> _Task to carry out_
Every line with "white" in it should be copied from the data.

> _Provided data_
☆ ☆ ☆ ☆ ☆ ☆ ☆
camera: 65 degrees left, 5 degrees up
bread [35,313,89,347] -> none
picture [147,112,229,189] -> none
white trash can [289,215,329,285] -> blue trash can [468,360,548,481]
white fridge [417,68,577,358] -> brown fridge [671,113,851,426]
☆ ☆ ☆ ☆ ☆ ☆ ☆
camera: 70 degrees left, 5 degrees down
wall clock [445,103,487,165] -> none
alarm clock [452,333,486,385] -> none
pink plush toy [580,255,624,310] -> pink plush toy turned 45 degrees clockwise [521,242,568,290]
☆ ☆ ☆ ☆ ☆ ☆ ☆
> _Your solution_
white trash can [289,215,329,285] -> blue trash can [468,360,548,481]
white fridge [417,68,577,358] -> brown fridge [671,113,851,426]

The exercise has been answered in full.